:: Selected passage

Government revenue collection was aided by improved compliance and the buoyant economy. This helped offset an increase in civil service wages, leaving a balanced budget for the year. The civil service wage bill in 2007 rose to 62% of total recurrent expenditures and limited ministries' ability to buy goods and services for public service delivery. The official intention is to ensure that the recurrent budget balances in 2008, but this may be difficult with a general election scheduled for July this year. Public debt has declined to less than 30% of GDP, from 40% in 2002.
Inflation has remained in the 0–4% target range set by the Reserve Bank of Vanuatu in recent years, though increases in fuel and food prices led to a pickup in inflation in the first quarter of 2007, which prompted the central bank to tighten monetary policy. The year-average inflation rate for 2007 was 2.5%, and is expected to edge up to 3% in 2008 (Figure 3.34.32).
The central bank forecast an overall balance-of-payments deficit for 2007 and a decline in foreign reserves to 7.5 months of import cover, still well above a target level of 4 months. This reflected an increase in the current account deficit to 9.5% of GDP from 7.5% in 2006 (Figure 3.34.33). The current account deficit is expected to remain at similar levels in 2008 but is being largely covered by foreign investment.

::::
:: Entries

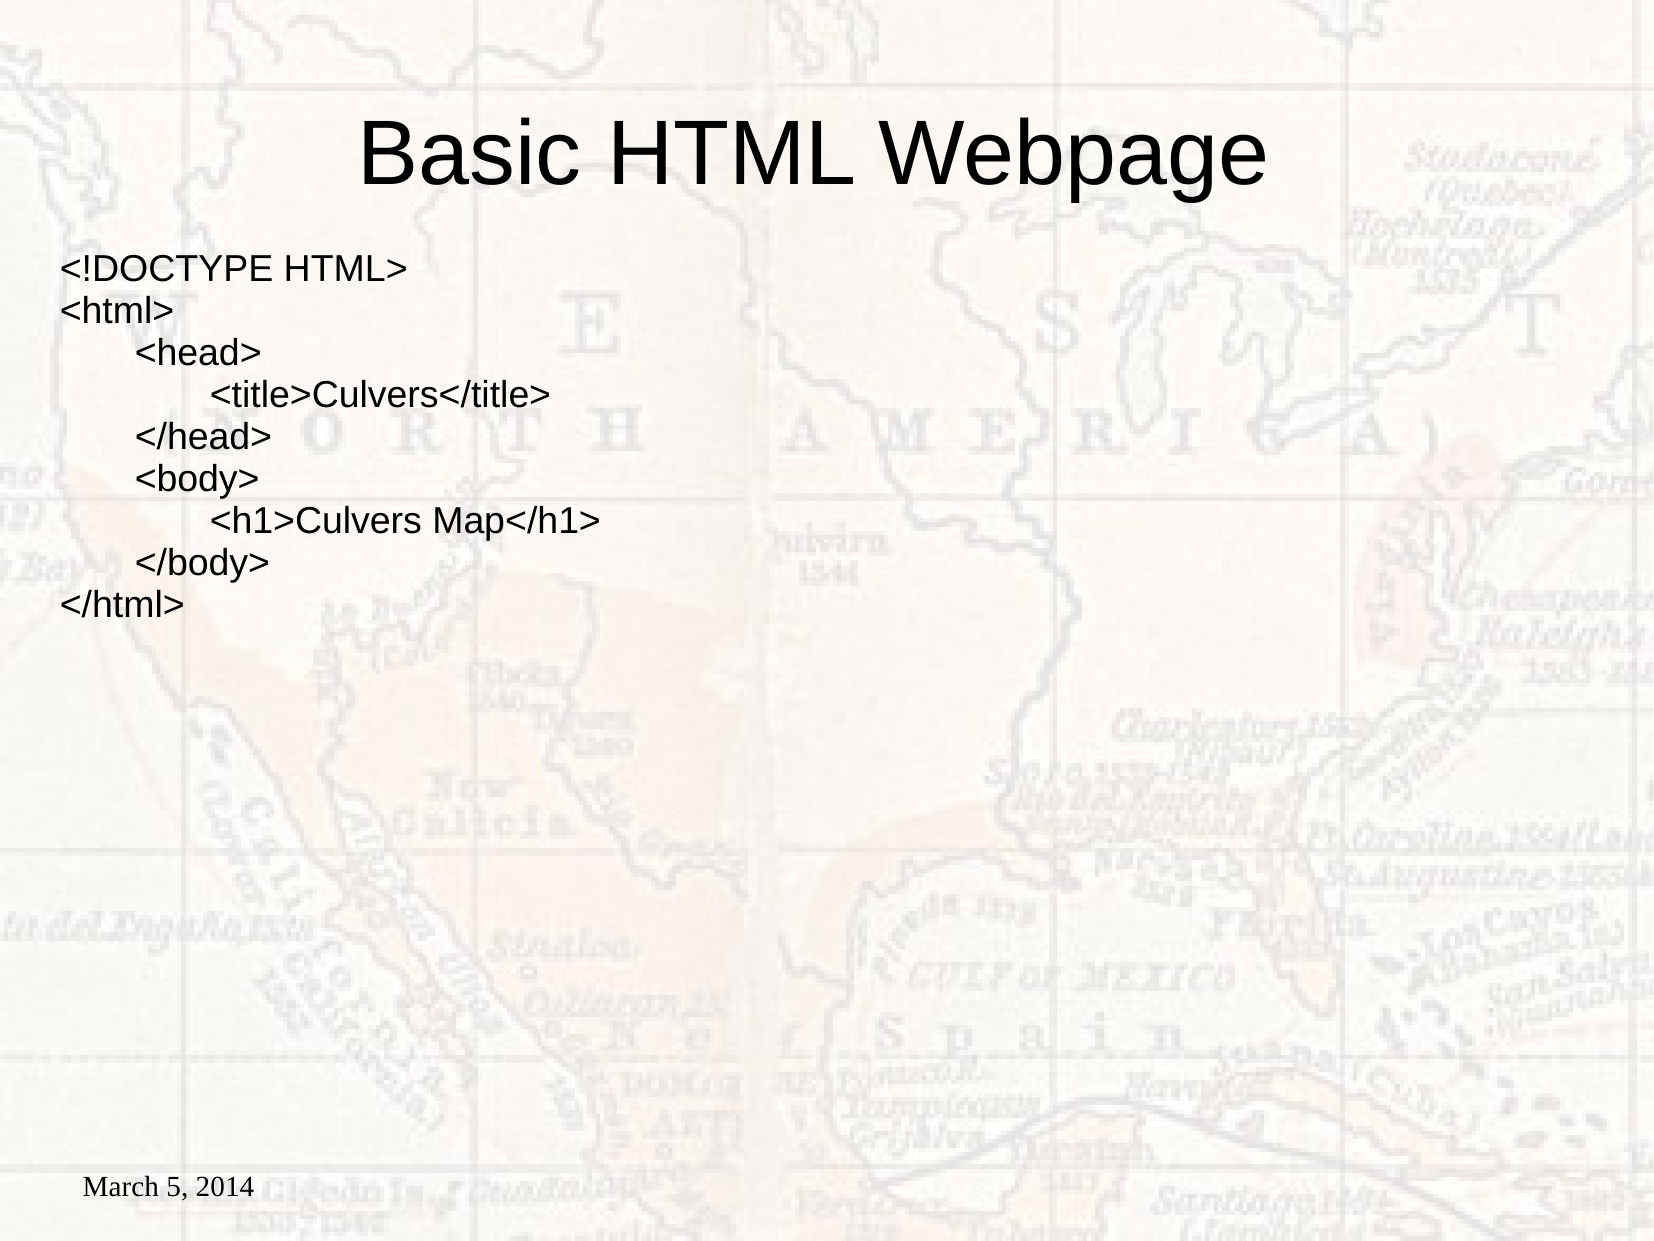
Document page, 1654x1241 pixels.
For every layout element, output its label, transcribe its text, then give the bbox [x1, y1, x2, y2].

picture [0, 0, 1654, 1241]
title Basic HTML Webpage [82, 49, 1571, 257]
text_box <!DOCTYPE HTML> <html> <head> <title>Culvers</title> </head> <body> <h1>Culvers Map</h1> </body> </html> [45, 240, 1531, 633]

::::

→ **Set task A**
According to the passage on Vanuatu's economy, what share of total recurrent expenditures did the civil service wage bill reach in 2007?
→ **Set task B**
Reproduce the listing above line for line, without changing anything. Leave out the picture.

→ **Correct response A**
62%

→ **Correct response B**
Document page, 1654x1241 pixels.
For every layout element, output its label, transcribe its text, then give the bbox [x1, y1, x2, y2].

picture [0, 0, 1654, 1241]
title Basic HTML Webpage [82, 49, 1571, 257]
text_box <!DOCTYPE HTML> <html> <head> <title>Culvers</title> </head> <body> <h1>Culvers Map</h1> </body> </html> [45, 240, 1531, 633]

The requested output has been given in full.